## [Task brief]
Give the number of lines in the records below that include "usage". Reply with that number alone.

--------------------------------------------------

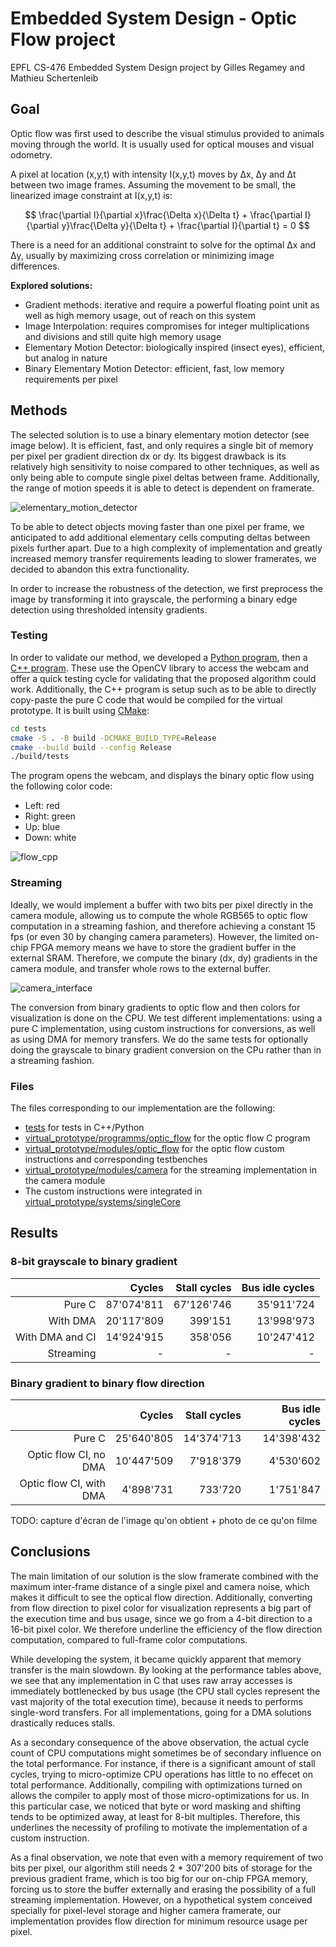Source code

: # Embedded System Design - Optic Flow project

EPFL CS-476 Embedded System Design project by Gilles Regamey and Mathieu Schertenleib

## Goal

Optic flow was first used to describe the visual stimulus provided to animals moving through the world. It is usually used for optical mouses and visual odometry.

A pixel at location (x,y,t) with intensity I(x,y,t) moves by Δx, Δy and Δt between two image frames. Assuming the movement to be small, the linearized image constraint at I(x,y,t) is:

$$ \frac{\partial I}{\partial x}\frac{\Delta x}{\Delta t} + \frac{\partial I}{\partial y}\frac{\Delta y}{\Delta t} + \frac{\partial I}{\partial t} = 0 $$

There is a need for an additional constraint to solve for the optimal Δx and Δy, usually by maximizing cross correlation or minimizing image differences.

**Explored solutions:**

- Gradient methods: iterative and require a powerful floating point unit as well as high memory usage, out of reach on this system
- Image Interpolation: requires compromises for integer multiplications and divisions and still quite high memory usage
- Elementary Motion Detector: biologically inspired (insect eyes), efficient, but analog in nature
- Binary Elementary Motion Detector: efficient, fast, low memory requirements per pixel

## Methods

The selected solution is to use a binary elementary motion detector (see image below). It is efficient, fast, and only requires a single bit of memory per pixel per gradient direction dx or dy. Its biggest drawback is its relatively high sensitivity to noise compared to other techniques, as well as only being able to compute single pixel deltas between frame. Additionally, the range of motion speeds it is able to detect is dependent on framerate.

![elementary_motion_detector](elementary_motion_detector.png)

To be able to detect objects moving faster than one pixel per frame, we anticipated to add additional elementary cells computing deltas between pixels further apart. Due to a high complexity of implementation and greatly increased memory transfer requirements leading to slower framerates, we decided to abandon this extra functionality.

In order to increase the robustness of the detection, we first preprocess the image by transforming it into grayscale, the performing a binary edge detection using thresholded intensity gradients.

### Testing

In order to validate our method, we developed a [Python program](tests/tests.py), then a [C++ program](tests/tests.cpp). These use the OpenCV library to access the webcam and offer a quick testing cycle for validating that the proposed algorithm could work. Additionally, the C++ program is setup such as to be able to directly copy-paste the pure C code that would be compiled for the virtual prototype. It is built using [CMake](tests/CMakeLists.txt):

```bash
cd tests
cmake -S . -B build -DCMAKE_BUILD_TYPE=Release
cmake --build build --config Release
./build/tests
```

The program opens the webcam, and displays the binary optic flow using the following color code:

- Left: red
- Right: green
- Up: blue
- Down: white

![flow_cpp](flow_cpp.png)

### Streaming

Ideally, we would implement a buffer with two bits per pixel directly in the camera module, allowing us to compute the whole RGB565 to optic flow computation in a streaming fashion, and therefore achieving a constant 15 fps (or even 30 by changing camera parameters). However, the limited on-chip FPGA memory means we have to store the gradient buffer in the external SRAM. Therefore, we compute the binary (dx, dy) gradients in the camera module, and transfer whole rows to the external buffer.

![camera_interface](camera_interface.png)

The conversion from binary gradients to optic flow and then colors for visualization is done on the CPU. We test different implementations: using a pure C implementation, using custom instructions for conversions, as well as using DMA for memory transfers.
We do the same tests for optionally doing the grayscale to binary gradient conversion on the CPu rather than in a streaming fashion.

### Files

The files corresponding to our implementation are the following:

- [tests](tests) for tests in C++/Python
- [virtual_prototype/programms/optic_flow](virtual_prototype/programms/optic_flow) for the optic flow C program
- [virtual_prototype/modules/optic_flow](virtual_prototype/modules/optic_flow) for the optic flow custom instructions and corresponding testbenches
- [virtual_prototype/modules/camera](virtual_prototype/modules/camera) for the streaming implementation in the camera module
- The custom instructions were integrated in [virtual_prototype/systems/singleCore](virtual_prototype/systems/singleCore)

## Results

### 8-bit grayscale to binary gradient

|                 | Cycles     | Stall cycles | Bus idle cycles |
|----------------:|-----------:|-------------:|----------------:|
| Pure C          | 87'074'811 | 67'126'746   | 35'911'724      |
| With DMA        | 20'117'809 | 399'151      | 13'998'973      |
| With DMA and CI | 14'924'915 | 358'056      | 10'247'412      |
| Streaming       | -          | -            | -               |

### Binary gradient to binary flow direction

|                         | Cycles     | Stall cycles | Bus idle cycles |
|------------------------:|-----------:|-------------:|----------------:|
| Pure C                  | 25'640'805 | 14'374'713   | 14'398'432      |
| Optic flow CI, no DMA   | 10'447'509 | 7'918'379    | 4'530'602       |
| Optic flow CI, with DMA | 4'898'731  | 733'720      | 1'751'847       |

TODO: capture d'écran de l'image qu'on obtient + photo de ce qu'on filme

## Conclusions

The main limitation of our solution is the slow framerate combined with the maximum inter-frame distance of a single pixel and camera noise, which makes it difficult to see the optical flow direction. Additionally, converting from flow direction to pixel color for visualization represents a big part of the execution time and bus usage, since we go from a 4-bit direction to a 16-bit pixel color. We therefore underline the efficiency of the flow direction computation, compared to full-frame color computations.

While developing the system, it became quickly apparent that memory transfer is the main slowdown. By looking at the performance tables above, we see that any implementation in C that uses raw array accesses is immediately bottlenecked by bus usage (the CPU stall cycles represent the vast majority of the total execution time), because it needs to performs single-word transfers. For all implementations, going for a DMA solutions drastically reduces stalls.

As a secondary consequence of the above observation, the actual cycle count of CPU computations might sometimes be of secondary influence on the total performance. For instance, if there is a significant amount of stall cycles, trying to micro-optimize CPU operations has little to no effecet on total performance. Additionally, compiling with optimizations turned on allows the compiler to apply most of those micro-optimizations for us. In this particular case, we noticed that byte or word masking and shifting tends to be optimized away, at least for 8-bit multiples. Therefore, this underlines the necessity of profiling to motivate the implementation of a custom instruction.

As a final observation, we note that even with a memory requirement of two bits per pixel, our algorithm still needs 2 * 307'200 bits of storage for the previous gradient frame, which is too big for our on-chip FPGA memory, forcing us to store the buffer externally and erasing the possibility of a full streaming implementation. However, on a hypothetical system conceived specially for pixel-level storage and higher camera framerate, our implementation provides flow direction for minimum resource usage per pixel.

--------------------------------------------------

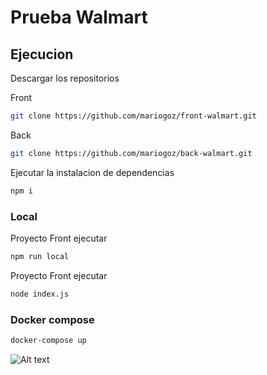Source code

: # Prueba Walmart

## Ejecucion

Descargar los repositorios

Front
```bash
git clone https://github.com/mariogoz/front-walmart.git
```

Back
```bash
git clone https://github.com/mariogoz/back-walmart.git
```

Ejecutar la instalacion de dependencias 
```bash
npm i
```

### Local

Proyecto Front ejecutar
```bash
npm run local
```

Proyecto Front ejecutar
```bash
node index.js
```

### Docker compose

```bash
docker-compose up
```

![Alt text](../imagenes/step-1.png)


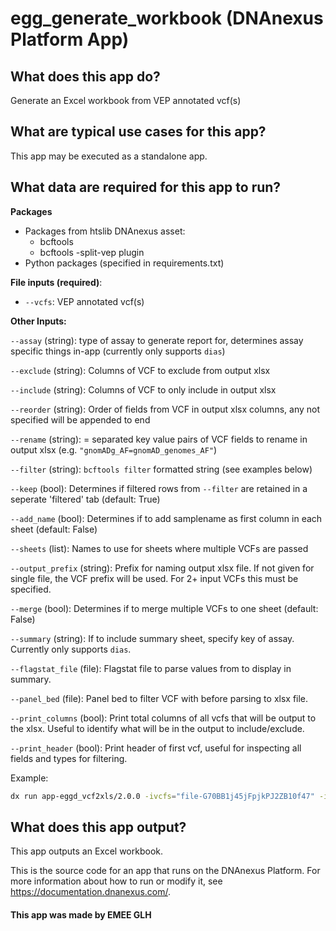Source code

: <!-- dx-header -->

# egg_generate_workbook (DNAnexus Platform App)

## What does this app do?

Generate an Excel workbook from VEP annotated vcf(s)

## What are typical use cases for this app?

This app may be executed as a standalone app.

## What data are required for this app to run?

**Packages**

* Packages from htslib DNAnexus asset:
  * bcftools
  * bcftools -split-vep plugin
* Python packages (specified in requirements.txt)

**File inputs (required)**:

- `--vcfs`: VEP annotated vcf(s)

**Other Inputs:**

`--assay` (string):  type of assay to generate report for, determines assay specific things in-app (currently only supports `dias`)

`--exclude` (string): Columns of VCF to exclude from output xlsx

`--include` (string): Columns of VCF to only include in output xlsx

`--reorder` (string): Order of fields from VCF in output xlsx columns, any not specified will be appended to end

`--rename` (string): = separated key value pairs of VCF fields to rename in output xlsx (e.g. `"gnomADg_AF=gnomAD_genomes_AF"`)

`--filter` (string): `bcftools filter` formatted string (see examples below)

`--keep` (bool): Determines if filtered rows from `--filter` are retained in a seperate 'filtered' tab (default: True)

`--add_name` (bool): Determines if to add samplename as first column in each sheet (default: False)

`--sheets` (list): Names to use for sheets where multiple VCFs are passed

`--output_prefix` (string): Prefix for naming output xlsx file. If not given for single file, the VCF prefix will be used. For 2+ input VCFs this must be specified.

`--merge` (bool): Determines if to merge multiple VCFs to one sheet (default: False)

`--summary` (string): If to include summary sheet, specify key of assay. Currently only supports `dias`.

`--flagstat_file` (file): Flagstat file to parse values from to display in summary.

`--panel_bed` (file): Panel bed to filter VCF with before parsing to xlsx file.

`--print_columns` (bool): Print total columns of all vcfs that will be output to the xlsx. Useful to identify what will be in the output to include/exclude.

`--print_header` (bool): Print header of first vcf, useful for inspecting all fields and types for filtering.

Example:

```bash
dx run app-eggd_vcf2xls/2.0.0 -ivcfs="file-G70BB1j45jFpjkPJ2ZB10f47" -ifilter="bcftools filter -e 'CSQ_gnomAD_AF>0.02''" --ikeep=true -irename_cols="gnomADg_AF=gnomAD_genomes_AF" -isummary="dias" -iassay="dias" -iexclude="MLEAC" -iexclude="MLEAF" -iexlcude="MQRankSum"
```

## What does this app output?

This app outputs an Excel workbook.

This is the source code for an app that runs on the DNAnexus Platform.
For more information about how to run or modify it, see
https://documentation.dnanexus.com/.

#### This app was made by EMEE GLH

--------------------------------------------------

## [Output below]
5